This is a great business model. We all know already that every successive pressing is a little less perfect than the one before. So if you have the 1000th and last press from a stamper the quality is not as good as press number one from the new stamper. So buy up 10 pressings at random for $5. Check the numbers, listen if you like, then pick one of them to list at $300. Sell the other 9 for $6. The buyer of the $300 copy listens with their wallet anyway - but it may well be the better pressing out of this sample of 10. 
So, outgoings for a title is $50, plus maintaining a website and some listening time. Income for that title is $354. 
I’m not playing that game. I can listen to a great mastering of Year of the Cat and any of another several million titles for the $15 a month I give to Qobuz. 
For sure Glupson, it’s not for me but it is a great business. I wish I had thought of it. There is a value added; an element of risk and uncertainty removed for the customer; nagging doubts about source quality are reduced.  And there seems to be a market. The option of doing it yourself is there - buy a sample of 10, keep the best, sell on the rest - but if you can’t be bothered and can fork out €200 for someone else to do the work and apply their ears, then no robbery has happened. Nice business. 
Glupson - do make sure those are double blind listening sessions, won’t you?  
Nobody wants to pay a $250 premium for placebo effects. I’m sure a $10 premium is all that is needed to trigger the  “I paid more for that copy and I am told by the retailer that it sounds better and I think they are right and I can hear better sounds”

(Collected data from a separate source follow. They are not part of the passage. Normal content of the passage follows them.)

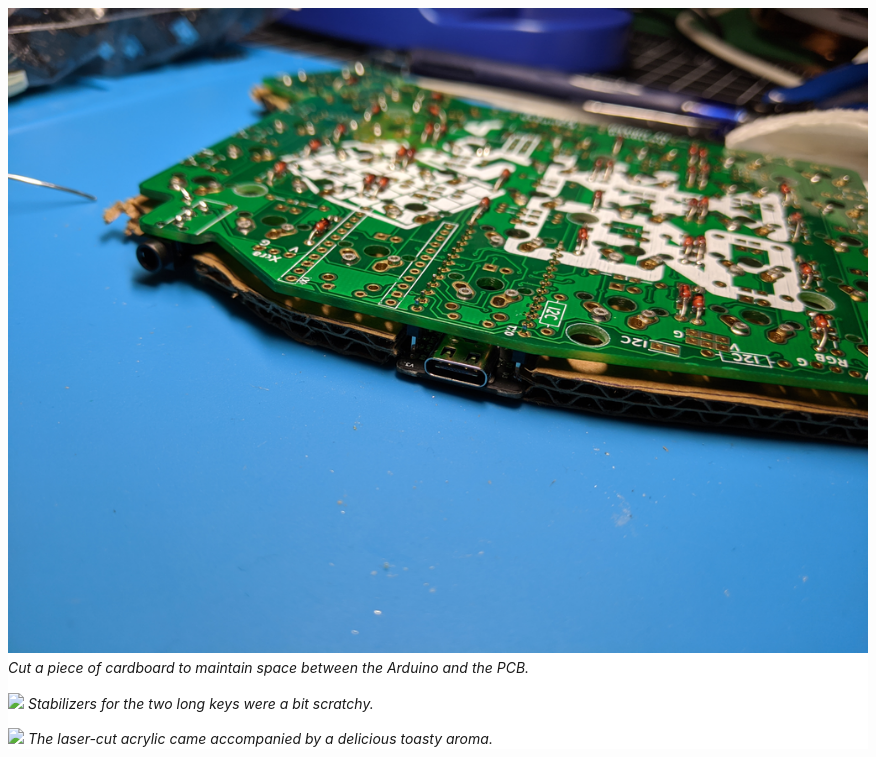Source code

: ![](/public/ergodash/shim.jpg)
*Cut a piece of cardboard to maintain space between the Arduino and the PCB.*

![](/public/ergodash/lube.jpg)
*Stabilizers for the two long keys were a bit scratchy.*

![](/public/ergodash/acrylic.jpg)
*The laser-cut acrylic came accompanied by a delicious toasty aroma.*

But if a double blind produces and unambiguous vote for the WHS, then we have all learned some valuable things, including:

- sifting through multiple pressings to find the best one or two is worthwhile. - there is a fee to pay for that legitimate service if someone is to do it for you. - when you buy vinyl other than through such a value-added route, you don’t know what quality you are getting, 

and most importantly:

- the more of these services there are, the less likely it is you will find gems at normal prices. - as the cream is lifted out for premium resale, the quality of what remain will as an average do down.